If there are elements within your control, then figure out the way forward from there. Take action, reflect and continue on.
4. Are you in it to prove or improve?
One of my favourite questions! Are you in it to prove or improve? Firing this through your brainspace during moments of uncertainty will instantly clarify whether you are operating from a fixed mindset or a growth mindset.
A growth mindset sees us as ever-evolving. Our skills and capabilities aren’t fixed but in a constant state of growth and improvement that is directly proportional to how much discomfort we are willing to handle.
All development requires periods of discomfort. It’s a necessary part of the mastery process, physically, emotionally and spiritually. Avoidance of discomfort –which translates to any experience outside of your comfort zone – will not only see you stagnate, but see you regress.
Embrace discomfort as the opportunity to embrace improvement and experience the satisfaction inherent to elasticising the edges of your comfort zone.
5. Recognise how fear and anxiety manifest for you, and then practice everyday braveness
I know we are talking about confidence here, but an important aspect to address is how those feelings typically associated with a lack of confidence such a fear, shame and anxiety show up for us. When we view emotions, especially emotional challenges, as a part of us rather than an experience we are having, it’s easy to go down the rabbit hole of negative feeling until it spirals out of control.
Fear and anxiety can leave us feeling like there is something wrong with us. They can make us feel embarrassed or ashamed and as a consequence, we retract and retreat, which only serves to compound the cycle.
This pattern is typically set off through the experience of a shame trigger. A shame trigger begins with an event or circumstance that makes you perceive what is happening as a direct reflection of your inadequacies or how “not good enough” you are.
I’ll put this out there: if you identify with any of the above, join the club. So do the rest of us. The triggers might be different but all of us have questioned our worth, lamented about not being good enough or had our buttons pressed in a way that makes us want to run away and hide.
Retreating, as appealing as it might be, doesn’t work. What I practice now is what I call everyday braveness. I practice this in my riding and in my life. If I’m in a situation where I feel those “shame triggers” arise, I notice the familiar patterns that come up. We all have them and if you start to pay attention, you will notice what yours are.
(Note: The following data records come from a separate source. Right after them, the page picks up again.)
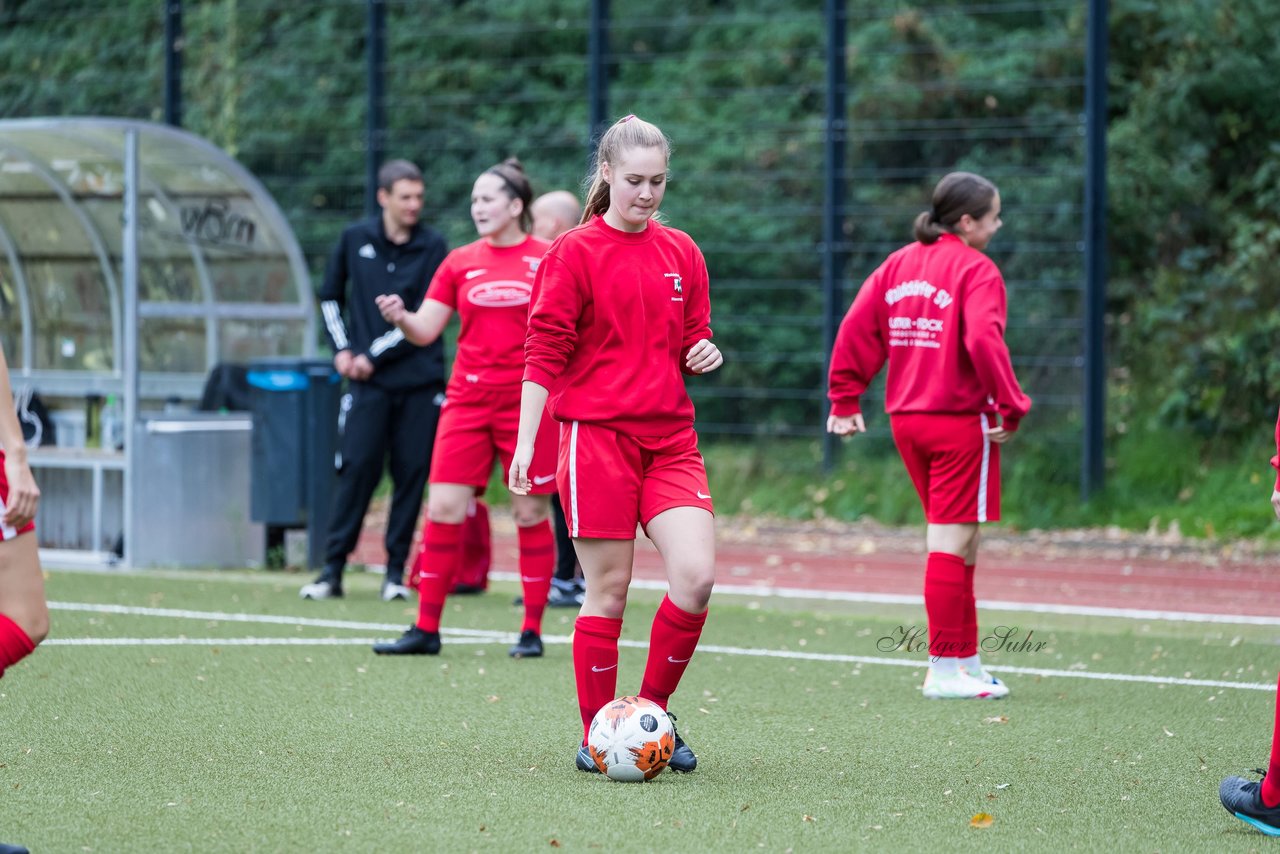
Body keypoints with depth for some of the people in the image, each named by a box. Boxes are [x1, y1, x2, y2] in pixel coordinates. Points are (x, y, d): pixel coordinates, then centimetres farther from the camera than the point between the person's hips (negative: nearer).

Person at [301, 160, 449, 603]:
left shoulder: (432, 247, -1)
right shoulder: (355, 239, 6)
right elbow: (330, 295, 19)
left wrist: (374, 355, -9)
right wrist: (342, 349, 8)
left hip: (419, 379, 0)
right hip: (368, 382, 0)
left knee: (412, 472, -1)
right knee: (356, 468, -7)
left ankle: (395, 570, 7)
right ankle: (332, 570, -3)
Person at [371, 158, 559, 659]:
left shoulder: (547, 260, -1)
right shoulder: (460, 263, 8)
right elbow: (426, 331, 6)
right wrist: (400, 317, -14)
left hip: (528, 402, -3)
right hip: (468, 399, 3)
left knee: (530, 514, 1)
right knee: (443, 508, -4)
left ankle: (532, 631, 9)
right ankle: (426, 630, 1)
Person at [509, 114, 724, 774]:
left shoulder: (681, 253, 12)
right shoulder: (574, 253, -2)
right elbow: (544, 354, -4)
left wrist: (703, 354, -2)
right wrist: (525, 442, -10)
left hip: (670, 439, 4)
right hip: (597, 437, -4)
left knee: (696, 577, -12)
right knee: (608, 590, -3)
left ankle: (652, 713, 7)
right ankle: (596, 738, 9)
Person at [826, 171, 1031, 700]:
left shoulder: (899, 264, 11)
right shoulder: (975, 270, -10)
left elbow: (856, 328, 7)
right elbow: (983, 340, -24)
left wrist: (845, 399, 11)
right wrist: (1010, 408, -19)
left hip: (906, 418, 8)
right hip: (960, 419, -8)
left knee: (957, 543, 16)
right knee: (952, 542, -4)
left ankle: (966, 659, 20)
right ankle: (945, 671, -3)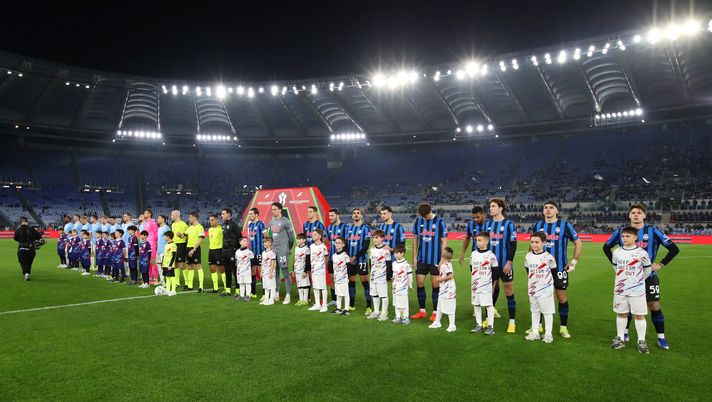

Secondly, you can remind yourself that your worth is never in question. Full stop. No arguments. Never in question. What you are feeling right now is an experience, so off the back of that, ask yourself, what is the brave response here?
The brave response is whatever requires you to lean in and reach out. It might mean that you talk to someone and get some help with what’s going on. It might be to take a break and come back to whatever it is that you are facing. It might be to get back on and give it another shot.
Whatever it means for you, practicing everyday braveness will see you continue to grow your confidence muscle and put you in control of confidence as a practice that you are able to invest in and put energy behind.